_Document images with source code_
┌──

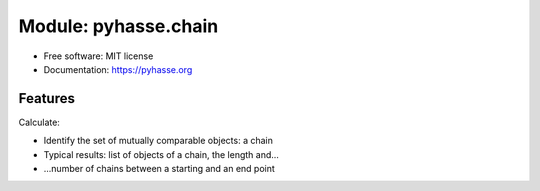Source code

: =====================
Module: pyhasse.chain
=====================

* Free software: MIT license
* Documentation: https://pyhasse.org


Features
--------

Calculate:

- Identify the set of mutually comparable objects: a chain
- Typical results: list of objects of a chain, the length and...
- ...number of chains between a starting and an end point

└──

_Problem details_
Repeat each of the records exactly as written, except for the pictures, which are to be left out.

_Response box_
Source code

: =====================
Module: pyhasse.chain
=====================

* Free software: MIT license
* Documentation: https://pyhasse.org


Features
--------

Calculate:

- Identify the set of mutually comparable objects: a chain
- Typical results: list of objects of a chain, the length and...
- ...number of chains between a starting and an end point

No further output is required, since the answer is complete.